Home > 정보광장 > 연구논문


Publication Journal 내용
· 영문제목 Frequency of pathogenic germline mutation in CHEK2, PALB2, MRE11, and RAD50 in patients at high risk for hereditary breast cancer
· 저자 Haeyoung Kim, Dae-Yeon Cho, Doo Ho Choi,Mijin Oh, Inkyung Shin, Won Park, Seung Jae Huh, Seok Jin Nam, Jeong Eon Lee, Seok Won Kim
· 외부저자
· 발행정보 Breast Cancer Research and Treatment
· 영문초록 Purpose
This study was performed to evaluate the frequency of mutations in CHEK2, PALB2, MRE11, and RAD50 among Korean patients at high risk for hereditary breast cancer.
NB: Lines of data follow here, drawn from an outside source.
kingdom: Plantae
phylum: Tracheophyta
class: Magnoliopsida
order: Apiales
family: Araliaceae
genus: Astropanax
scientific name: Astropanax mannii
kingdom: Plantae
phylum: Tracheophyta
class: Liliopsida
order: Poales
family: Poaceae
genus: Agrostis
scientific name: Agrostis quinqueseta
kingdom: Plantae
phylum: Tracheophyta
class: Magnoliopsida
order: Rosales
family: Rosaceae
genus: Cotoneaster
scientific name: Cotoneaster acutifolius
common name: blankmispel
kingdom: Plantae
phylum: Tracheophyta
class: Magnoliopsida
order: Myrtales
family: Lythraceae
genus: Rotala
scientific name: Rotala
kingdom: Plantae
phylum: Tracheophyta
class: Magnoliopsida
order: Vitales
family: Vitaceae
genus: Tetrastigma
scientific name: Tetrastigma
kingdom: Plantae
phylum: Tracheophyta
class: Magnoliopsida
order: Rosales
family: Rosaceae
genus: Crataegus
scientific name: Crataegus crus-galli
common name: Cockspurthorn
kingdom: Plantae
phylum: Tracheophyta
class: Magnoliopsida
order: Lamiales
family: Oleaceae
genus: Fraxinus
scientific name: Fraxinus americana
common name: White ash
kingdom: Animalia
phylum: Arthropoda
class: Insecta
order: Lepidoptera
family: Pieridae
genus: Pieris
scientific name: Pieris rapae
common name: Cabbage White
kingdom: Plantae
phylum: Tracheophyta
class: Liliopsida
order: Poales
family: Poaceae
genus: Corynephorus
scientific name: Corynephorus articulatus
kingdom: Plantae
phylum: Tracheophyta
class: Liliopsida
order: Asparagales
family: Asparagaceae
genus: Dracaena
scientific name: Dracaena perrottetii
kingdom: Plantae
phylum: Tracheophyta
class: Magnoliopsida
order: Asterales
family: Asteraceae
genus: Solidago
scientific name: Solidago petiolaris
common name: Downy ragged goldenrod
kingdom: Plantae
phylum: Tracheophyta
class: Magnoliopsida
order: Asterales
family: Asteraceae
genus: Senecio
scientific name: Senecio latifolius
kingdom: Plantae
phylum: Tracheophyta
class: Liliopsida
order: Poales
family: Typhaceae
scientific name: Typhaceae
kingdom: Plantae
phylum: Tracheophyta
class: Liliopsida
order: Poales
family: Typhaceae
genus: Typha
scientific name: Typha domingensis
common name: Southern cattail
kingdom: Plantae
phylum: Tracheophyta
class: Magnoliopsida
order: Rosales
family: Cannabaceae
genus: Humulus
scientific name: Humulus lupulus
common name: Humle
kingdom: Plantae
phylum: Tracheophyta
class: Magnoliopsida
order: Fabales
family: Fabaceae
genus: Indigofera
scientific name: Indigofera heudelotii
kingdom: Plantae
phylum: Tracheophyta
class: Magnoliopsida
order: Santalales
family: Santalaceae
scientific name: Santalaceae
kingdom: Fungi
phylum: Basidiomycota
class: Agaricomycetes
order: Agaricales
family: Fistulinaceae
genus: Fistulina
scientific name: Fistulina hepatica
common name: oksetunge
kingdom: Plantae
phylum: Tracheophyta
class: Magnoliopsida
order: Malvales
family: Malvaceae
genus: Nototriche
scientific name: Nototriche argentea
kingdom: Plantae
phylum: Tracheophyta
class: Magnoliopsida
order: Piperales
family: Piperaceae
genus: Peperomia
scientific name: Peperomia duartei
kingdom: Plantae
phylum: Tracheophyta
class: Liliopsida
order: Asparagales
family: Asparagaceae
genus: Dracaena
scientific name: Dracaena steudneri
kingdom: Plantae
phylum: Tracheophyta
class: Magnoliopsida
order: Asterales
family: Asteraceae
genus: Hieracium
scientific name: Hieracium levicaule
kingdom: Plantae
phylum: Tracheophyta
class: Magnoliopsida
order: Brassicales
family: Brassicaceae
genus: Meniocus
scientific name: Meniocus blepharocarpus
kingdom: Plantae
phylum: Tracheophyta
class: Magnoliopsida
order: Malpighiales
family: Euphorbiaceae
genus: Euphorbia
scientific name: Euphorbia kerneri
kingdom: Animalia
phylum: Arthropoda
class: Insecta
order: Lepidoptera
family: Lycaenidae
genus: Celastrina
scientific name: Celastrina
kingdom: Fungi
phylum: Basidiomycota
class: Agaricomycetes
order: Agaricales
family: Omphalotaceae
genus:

A total of 235 Korean patients with hereditary breast cancer who tested negative for BRCA1/2 mutation were enrolled to this study. Entire coding regions of CHEK2, PALB2, MRE11, and RAD50 were analyzed using massively parallel sequencing (MPS). Sequence variants detected by MPS were confirmed by Sanger sequencing.

Six patients (2.5 %) were found to have pathogenic variants in CHEK2 (n = 1), PALB2 (n = 2), MRE11 (n = 1), and RAD50 (n = 2). Among the pathogenic variants, PALB2 c.2257C>T was previously reported in other studies, while CHEK2 c.1245dupC, PALB2 c.1048C>T, MRE11 c.1773_1774delAA, RAD50 c.1276C>T, and RAD50 c.3811_3813delGAA were newly identified in this study. A total of 15 missense variants were found in the four genes among 26 patients; 7 patients had a variant in CHEK2, 11 in PALB2, 2 in MRE11, and 6 in RAD50. When in silico analyses were performed to the 15 missense variants, six variants (CHEK2 c.686A>G, PALB2 c.1492G>T, PALB2 c.3054G>C, MRE11 c.140C>T, RAD50 c.1456C>T, and RAD50 c.3790C>T) were predicted to be deleterious.

Pathogenic variants in CHEK2, PALB2, MRE11, and RAD50 were detected in a small proportion of Korean patients with features of hereditary breast cancer.